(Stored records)

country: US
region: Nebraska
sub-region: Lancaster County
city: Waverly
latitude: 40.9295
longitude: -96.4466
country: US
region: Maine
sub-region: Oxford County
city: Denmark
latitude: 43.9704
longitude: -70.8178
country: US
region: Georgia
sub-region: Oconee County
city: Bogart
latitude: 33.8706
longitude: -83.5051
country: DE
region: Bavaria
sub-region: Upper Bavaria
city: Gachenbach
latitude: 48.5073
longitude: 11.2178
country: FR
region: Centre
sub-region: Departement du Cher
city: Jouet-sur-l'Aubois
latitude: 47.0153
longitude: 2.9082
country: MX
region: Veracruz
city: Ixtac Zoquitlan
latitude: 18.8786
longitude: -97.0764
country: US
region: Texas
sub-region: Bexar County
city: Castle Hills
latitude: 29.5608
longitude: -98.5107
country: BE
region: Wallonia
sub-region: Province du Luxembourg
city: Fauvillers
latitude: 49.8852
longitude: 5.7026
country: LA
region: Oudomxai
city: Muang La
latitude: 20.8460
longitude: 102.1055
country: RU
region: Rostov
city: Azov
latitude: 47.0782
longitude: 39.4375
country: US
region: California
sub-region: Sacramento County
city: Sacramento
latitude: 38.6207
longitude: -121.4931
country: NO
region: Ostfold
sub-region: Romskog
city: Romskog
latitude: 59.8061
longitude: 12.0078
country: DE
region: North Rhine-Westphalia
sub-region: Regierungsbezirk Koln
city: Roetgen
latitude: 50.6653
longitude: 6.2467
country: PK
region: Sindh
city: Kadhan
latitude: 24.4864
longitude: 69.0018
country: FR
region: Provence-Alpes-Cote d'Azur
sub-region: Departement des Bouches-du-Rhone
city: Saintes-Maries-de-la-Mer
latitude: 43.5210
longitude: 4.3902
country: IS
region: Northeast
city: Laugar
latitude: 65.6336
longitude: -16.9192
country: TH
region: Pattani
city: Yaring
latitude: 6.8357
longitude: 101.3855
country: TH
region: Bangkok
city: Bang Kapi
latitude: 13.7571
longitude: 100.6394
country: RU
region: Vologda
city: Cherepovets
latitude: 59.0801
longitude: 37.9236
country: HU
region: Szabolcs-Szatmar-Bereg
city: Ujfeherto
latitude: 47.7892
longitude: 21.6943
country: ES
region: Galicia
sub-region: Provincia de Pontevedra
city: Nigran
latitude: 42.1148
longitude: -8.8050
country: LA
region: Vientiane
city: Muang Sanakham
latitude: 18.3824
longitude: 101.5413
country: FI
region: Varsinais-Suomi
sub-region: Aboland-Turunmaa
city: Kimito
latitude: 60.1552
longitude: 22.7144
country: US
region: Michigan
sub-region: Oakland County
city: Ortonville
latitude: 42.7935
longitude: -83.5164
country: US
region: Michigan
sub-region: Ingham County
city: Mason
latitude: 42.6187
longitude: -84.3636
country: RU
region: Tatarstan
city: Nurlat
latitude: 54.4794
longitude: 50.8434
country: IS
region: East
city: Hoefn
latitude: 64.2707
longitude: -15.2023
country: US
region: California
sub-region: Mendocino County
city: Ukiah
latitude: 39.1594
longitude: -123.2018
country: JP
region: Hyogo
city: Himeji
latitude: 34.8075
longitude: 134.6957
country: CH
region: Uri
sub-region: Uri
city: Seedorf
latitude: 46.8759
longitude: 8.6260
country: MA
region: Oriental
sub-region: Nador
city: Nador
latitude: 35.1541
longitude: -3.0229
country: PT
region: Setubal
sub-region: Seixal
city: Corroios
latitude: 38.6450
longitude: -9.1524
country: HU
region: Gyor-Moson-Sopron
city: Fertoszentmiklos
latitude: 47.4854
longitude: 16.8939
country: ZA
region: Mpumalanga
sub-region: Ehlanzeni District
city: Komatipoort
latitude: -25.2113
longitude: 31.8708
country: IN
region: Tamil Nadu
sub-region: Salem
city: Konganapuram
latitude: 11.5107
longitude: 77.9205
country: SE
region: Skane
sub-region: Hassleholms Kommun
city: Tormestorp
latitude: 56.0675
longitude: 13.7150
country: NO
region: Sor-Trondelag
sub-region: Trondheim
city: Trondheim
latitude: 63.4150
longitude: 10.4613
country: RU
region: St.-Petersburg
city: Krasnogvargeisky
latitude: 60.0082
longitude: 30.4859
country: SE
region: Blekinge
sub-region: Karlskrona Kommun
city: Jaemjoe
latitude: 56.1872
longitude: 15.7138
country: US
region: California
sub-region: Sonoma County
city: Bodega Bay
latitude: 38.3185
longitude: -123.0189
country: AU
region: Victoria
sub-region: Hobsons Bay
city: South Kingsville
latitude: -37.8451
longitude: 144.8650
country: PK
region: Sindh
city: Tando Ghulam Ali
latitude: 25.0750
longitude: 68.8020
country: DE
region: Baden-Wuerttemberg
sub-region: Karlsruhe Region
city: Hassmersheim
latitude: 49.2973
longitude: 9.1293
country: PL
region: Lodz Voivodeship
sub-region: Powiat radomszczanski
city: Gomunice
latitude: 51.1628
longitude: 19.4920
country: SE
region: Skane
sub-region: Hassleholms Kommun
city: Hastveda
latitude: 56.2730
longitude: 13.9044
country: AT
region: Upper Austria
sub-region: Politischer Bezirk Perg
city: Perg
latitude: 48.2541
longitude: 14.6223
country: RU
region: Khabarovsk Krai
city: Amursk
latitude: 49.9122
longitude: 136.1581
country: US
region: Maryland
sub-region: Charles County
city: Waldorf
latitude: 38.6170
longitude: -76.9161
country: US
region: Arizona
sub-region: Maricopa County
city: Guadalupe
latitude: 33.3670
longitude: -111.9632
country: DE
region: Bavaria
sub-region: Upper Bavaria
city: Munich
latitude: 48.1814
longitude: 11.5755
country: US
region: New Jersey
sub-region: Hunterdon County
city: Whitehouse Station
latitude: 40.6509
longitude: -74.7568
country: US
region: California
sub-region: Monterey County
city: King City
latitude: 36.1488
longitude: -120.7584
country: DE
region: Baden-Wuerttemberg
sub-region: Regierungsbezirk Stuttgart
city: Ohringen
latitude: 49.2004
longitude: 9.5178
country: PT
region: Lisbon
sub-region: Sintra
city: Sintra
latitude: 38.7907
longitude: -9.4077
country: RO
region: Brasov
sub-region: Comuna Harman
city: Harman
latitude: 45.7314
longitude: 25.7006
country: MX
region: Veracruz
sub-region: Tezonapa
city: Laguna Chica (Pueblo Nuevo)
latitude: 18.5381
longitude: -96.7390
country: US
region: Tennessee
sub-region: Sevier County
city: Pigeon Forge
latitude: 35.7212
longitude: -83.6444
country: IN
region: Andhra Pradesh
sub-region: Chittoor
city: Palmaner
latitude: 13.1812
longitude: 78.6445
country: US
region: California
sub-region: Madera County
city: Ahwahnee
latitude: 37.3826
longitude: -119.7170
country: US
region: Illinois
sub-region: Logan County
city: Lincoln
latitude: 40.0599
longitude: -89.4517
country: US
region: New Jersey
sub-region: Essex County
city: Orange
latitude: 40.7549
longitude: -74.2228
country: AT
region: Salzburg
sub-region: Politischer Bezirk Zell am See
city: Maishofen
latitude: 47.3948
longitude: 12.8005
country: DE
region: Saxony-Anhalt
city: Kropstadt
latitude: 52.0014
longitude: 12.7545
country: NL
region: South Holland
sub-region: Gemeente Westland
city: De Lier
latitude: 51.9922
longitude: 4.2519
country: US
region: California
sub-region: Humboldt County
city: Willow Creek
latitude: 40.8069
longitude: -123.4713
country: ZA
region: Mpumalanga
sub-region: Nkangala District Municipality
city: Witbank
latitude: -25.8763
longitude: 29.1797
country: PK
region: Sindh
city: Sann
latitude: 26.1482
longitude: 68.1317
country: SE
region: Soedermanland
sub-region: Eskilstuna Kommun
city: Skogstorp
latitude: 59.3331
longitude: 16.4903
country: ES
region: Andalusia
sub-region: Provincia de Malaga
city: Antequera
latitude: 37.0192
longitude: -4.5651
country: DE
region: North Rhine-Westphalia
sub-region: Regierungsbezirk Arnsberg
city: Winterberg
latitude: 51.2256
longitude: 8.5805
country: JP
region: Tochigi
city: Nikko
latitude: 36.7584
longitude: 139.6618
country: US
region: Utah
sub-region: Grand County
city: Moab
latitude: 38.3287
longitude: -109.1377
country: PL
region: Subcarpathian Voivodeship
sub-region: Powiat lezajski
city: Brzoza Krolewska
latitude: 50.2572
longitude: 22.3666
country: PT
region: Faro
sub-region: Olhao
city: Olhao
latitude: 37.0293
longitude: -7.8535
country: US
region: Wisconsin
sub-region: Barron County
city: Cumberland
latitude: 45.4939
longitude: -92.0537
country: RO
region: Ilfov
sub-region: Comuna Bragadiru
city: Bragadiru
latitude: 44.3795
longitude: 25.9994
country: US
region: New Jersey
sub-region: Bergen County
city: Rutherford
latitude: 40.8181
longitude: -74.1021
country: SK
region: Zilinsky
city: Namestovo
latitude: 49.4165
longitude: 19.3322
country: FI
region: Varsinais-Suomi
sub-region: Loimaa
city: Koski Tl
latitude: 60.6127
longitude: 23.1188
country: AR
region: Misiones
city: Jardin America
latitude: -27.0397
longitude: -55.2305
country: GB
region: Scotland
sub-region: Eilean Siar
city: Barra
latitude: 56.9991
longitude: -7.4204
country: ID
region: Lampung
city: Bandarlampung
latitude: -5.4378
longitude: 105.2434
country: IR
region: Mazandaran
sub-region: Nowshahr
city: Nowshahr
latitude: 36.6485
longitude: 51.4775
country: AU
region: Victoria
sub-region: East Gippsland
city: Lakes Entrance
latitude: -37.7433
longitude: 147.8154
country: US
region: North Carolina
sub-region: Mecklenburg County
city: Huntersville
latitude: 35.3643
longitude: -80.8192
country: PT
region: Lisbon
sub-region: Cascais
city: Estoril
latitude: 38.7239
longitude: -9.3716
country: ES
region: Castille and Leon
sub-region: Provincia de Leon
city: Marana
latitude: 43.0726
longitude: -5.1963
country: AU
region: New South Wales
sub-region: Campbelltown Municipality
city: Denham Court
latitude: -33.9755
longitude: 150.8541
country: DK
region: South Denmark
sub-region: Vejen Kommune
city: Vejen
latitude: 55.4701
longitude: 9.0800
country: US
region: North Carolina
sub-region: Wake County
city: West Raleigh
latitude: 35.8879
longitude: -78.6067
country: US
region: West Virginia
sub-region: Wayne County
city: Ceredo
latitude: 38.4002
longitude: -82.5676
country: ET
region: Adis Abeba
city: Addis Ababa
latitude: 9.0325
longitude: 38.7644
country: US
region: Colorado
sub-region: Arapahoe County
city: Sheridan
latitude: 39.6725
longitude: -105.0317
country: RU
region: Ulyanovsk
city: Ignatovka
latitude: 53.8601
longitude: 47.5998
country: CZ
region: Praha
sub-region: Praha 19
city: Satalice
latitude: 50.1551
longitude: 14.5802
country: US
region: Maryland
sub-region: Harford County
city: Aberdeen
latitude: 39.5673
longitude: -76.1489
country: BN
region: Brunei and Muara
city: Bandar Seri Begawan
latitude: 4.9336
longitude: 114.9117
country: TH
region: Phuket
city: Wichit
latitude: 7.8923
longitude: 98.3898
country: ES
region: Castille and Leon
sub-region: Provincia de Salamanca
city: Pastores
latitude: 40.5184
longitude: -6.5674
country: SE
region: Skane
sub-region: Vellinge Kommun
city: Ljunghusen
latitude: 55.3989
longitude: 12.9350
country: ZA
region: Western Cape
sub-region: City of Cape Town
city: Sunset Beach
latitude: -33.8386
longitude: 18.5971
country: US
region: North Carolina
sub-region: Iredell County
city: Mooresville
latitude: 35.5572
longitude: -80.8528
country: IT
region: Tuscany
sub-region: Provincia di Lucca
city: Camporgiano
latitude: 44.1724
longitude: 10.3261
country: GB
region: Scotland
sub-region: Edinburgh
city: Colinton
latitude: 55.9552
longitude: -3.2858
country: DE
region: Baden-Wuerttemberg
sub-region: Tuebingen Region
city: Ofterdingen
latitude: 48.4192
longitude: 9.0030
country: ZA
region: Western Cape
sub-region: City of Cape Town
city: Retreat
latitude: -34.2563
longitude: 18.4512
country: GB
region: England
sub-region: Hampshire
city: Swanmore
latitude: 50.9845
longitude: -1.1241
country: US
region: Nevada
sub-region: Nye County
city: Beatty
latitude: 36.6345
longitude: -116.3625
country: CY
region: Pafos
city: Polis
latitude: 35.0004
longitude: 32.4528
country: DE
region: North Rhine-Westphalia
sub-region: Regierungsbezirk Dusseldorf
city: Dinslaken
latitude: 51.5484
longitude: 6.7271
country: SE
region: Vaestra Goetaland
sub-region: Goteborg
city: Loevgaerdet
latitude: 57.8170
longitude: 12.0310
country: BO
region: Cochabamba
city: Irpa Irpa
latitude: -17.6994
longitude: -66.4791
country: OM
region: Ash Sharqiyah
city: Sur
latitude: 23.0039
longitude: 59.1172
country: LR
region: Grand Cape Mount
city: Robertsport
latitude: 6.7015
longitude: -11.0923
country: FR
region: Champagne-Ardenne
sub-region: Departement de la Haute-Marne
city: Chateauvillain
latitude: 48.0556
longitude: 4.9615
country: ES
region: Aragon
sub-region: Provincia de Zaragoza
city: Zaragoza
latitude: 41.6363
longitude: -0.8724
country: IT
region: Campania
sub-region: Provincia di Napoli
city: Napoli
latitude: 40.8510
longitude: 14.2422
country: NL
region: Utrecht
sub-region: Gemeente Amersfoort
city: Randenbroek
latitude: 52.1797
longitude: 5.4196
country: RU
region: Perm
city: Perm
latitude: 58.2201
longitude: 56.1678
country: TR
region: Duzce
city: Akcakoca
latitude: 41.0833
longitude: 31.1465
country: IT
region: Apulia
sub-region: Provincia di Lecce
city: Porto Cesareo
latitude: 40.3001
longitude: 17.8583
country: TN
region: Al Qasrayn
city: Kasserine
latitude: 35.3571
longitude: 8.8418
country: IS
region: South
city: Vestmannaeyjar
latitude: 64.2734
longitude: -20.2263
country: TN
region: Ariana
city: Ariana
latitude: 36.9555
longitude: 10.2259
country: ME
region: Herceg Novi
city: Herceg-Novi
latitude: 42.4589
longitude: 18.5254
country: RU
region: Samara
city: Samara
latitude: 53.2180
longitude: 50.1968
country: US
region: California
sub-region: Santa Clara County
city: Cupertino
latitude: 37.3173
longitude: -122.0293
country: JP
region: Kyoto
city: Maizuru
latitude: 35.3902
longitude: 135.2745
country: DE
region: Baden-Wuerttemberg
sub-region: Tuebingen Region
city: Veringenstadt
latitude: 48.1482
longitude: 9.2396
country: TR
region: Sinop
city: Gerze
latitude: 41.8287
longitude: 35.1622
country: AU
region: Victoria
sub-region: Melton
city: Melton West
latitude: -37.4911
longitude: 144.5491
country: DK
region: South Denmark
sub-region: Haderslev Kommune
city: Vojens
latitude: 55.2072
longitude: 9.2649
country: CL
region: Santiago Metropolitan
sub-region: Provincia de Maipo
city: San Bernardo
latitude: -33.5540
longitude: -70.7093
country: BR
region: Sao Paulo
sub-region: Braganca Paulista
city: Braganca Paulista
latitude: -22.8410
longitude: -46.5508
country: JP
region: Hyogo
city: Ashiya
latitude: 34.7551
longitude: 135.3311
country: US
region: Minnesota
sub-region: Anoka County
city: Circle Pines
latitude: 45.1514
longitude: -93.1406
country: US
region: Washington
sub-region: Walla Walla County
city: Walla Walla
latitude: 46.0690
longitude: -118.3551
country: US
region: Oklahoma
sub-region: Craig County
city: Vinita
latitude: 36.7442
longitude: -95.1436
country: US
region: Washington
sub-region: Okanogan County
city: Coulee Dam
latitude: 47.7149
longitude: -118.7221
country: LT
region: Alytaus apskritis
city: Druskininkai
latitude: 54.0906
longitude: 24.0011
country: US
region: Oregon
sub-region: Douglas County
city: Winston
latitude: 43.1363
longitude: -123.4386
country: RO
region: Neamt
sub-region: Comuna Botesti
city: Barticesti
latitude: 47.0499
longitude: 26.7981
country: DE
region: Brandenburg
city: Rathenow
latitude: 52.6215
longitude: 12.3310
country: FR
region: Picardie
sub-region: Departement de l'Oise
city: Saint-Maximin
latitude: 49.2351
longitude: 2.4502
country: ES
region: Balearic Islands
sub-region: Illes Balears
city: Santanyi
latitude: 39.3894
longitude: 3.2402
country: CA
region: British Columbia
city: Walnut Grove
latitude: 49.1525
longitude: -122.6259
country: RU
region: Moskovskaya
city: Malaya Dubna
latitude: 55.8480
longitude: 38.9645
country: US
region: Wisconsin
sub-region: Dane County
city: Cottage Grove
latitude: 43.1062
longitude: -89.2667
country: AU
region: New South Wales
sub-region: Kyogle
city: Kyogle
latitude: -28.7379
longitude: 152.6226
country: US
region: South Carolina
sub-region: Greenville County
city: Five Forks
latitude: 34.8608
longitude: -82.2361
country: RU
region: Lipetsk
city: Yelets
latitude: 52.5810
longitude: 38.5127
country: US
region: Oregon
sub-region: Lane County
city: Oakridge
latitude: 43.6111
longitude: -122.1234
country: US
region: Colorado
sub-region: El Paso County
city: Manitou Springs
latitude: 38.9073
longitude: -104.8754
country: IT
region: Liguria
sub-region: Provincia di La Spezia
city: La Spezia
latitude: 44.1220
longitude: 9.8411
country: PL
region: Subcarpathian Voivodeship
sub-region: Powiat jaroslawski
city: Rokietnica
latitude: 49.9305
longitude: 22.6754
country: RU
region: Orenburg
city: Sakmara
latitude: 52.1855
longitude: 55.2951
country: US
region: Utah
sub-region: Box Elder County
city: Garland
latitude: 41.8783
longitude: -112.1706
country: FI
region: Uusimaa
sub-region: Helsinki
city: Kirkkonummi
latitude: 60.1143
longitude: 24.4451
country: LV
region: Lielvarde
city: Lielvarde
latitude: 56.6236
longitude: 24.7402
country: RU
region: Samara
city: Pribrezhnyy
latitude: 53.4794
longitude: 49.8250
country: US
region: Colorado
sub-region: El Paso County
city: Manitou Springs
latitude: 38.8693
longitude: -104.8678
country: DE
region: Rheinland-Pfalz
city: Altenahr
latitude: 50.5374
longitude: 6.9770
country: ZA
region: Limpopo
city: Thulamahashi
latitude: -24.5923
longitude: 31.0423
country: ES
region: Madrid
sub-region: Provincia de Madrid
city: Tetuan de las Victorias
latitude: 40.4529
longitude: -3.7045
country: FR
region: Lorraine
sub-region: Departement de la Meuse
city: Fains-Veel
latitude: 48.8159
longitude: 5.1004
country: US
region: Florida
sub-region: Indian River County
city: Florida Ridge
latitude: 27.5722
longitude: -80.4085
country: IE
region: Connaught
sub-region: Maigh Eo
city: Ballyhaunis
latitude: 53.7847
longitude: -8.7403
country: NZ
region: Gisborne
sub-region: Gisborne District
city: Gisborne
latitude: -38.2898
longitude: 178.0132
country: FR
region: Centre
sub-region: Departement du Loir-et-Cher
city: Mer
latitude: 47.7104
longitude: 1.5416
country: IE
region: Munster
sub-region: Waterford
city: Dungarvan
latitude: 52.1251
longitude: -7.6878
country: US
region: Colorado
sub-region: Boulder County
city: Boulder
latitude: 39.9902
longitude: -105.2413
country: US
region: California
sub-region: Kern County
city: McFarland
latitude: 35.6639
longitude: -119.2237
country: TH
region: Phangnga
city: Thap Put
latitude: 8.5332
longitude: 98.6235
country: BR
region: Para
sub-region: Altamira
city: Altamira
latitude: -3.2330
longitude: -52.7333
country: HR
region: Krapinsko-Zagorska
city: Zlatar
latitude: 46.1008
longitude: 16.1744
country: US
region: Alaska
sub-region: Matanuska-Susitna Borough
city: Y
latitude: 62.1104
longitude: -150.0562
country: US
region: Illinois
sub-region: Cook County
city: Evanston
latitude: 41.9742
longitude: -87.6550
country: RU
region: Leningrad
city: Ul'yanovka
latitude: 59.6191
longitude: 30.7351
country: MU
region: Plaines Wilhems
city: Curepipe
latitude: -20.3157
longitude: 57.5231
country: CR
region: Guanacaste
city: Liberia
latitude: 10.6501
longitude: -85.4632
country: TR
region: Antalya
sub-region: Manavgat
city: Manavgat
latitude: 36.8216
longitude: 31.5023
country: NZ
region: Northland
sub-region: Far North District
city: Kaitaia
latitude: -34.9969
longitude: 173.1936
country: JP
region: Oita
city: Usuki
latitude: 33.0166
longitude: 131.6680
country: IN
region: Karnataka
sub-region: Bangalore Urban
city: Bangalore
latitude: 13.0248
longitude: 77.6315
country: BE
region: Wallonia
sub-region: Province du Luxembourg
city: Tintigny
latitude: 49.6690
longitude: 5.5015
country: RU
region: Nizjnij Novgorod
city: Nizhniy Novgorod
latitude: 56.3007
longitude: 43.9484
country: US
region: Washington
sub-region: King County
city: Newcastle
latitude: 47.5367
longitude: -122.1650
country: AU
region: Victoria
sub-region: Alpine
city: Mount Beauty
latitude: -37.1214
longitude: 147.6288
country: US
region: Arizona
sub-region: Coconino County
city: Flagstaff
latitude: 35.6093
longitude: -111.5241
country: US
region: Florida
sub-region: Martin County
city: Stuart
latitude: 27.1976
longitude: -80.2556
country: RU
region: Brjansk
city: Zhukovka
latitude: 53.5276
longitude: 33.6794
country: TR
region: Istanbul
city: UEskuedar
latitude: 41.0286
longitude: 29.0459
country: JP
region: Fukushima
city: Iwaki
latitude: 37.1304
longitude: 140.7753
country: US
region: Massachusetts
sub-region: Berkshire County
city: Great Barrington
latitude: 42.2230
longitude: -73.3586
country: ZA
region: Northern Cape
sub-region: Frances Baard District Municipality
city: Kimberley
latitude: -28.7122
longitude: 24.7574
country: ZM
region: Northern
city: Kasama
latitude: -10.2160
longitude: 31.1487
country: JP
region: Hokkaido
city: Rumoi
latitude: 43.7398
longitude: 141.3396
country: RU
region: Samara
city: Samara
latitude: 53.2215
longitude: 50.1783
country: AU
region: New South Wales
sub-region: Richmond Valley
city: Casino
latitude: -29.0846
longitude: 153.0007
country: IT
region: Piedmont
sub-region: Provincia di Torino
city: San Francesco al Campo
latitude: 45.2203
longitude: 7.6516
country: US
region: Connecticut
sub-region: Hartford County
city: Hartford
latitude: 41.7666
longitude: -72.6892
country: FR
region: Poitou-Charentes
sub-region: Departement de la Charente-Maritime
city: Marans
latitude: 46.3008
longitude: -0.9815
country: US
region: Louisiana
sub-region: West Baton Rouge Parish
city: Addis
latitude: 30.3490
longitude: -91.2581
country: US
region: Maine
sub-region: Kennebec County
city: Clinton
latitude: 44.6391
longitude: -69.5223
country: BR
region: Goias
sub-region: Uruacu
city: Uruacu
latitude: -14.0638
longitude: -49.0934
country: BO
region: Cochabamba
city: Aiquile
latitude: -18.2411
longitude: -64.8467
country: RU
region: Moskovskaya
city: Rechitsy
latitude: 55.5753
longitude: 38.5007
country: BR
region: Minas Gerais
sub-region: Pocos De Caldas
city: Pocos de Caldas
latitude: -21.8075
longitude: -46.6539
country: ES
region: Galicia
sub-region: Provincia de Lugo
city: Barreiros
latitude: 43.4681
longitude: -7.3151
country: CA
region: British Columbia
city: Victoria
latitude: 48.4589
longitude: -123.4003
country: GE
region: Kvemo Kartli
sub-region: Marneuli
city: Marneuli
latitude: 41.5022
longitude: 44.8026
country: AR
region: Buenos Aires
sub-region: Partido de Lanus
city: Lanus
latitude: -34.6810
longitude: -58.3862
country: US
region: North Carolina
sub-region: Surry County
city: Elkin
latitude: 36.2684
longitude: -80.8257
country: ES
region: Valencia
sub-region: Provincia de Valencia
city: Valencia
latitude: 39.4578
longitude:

### What is being asked
Reproduce the rows above unchanged, from the start of the rows through the line containing "latitude: 38.6207", both ends included, and nothing else.

### Written reply
country: US
region: Nebraska
sub-region: Lancaster County
city: Waverly
latitude: 40.9295
longitude: -96.4466
country: US
region: Maine
sub-region: Oxford County
city: Denmark
latitude: 43.9704
longitude: -70.8178
country: US
region: Georgia
sub-region: Oconee County
city: Bogart
latitude: 33.8706
longitude: -83.5051
country: DE
region: Bavaria
sub-region: Upper Bavaria
city: Gachenbach
latitude: 48.5073
longitude: 11.2178
country: FR
region: Centre
sub-region: Departement du Cher
city: Jouet-sur-l'Aubois
latitude: 47.0153
longitude: 2.9082
country: MX
region: Veracruz
city: Ixtac Zoquitlan
latitude: 18.8786
longitude: -97.0764
country: US
region: Texas
sub-region: Bexar County
city: Castle Hills
latitude: 29.5608
longitude: -98.5107
country: BE
region: Wallonia
sub-region: Province du Luxembourg
city: Fauvillers
latitude: 49.8852
longitude: 5.7026
country: LA
region: Oudomxai
city: Muang La
latitude: 20.8460
longitude: 102.1055
country: RU
region: Rostov
city: Azov
latitude: 47.0782
longitude: 39.4375
country: US
region: California
sub-region: Sacramento County
city: Sacramento
latitude: 38.6207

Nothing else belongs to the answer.